Bad trip

Jane Doe

La vodka dans les yeux, dans le gosier, bad trip.

Personne n'a vu ce que j'ai vu ce jour-là, elle m'a tout fait oublier, ou j'ai plutôt eu le bon sens de faire semblant d'oublier.

C'est en rentrant, pieds nus, que j'ai tout retrouvé, ou presque. Ça bourdonnait de partout, ça vibrait, je voyais double, triple, au quadruple et les autres me dévoraient. Je n'ai plus envie d'écrire là-dessus, ça me fait mal, au poumon droit, surtout, ou le gauche, je ne sais pas, je n'ai jamais réussi à reconnaître la gauche de la droite, je sais juste que ma main gauche est celle avec un grain de beauté et deux petites cicatrices.

Je ne veux plus bouger, j'ai commencé mon bad trip lorsque Fabian a renversé la bouteille de vodka, ou du moins ce qu'il en restait, sur mon visage, ça brûlait, ça brûlait mes yeux, alors je les ai fermés, je ne voulais pas les fermer, parce que je savais que je ne devais pas les fermer, mais mes yeux étaient fermés, et il ne fallait pas les fermer, parce que si je les fermais, j'allais pleurer.

Que ce soit bien clair, je ne parle pas de pleurer de tristesse, parce qu'alors je n'étais pas triste, mais les yeux fermés, la moitié de bouteille de vodka dans le gosier, le reste dans mes globes oculaires, c'était douloureux, voilà tout. J'ai pleuré, donc, ils m'ont demandé si j'étais triste, j'étais par terre, je pense que le choc d'une cinquantaine de centilitres d'alcool sur mon corps était trop fort, je ne tiens pas l'alcool, c'est faux, je ne mange plus, c'est tout.
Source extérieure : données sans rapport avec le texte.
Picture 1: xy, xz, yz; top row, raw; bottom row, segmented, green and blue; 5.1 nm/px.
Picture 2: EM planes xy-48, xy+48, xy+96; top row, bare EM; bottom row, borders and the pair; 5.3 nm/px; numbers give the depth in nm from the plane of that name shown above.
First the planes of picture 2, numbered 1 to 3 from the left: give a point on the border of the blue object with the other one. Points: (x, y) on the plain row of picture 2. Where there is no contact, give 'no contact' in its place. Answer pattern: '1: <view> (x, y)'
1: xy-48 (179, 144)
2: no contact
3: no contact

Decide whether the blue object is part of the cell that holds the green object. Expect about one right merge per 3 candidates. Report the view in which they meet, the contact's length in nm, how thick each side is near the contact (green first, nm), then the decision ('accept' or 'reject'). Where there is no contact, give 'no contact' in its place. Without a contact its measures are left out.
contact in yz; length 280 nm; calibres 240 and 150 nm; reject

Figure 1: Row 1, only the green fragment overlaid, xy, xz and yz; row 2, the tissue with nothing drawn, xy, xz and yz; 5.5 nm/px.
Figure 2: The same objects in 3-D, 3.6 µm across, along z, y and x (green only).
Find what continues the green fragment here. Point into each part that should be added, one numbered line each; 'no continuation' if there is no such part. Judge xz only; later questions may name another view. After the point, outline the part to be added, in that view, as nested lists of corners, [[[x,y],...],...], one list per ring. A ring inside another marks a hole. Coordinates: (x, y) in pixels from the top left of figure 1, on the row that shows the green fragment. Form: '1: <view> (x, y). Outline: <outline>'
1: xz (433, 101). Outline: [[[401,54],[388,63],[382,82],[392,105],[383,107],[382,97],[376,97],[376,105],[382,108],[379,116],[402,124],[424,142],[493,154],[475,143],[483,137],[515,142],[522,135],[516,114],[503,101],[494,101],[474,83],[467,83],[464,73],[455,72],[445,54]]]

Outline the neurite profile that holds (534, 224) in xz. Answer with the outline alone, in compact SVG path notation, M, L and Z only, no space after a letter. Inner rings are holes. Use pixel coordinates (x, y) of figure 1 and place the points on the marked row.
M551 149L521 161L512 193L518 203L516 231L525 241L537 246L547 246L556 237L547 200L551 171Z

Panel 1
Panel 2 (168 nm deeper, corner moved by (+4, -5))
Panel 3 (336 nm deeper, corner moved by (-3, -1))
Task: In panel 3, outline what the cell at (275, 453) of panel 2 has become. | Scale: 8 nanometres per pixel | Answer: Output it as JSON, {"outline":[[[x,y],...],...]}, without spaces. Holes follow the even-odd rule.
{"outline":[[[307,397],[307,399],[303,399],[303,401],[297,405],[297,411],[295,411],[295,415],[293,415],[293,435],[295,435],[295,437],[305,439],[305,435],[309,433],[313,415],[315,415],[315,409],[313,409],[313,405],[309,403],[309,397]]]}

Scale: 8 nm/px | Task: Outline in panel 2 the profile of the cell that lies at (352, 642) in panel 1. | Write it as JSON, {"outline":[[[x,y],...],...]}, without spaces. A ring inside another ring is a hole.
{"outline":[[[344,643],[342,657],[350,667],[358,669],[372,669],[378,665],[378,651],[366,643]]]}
Je ne veux plus les revoir, parce qu'ils ont eu peur de ma tête, de ce qu'il y avait à l'intérieur, j'ai demandé aux trois Grâces de sortir de là, d'enlever leurs griffes, alors ils se sont enfuis, ils ont eu l'air d'un troupeau de lapin qui s'enfuit devant le chasseur mais je n'avais pas envie de leur courir après pour les tuer. Je suis rentrée pieds nus, je n'ai plus envie de les voir, et les trois garces ne sont pas sortie, arrête l'alcool et la drogue, tu tiens pas, si je tiens très bien, c'est juste que je ne mange plus et qu'il m'en a mis dans les yeux, tout allait très bien, jusqu'à ce que j'en aie dans les yeux. C'est moi qui ait tout payé, après tout, j'ai bien le droit de faire ce que je veux, y compris être minable. Je pense qu'il sera toujours là, je ne veux plus. Franchement, arrête, t'es minable, je sais bien, j'espère que ça restera là, cet état, parce que je n'ai pas envie qu'il parte, au fond.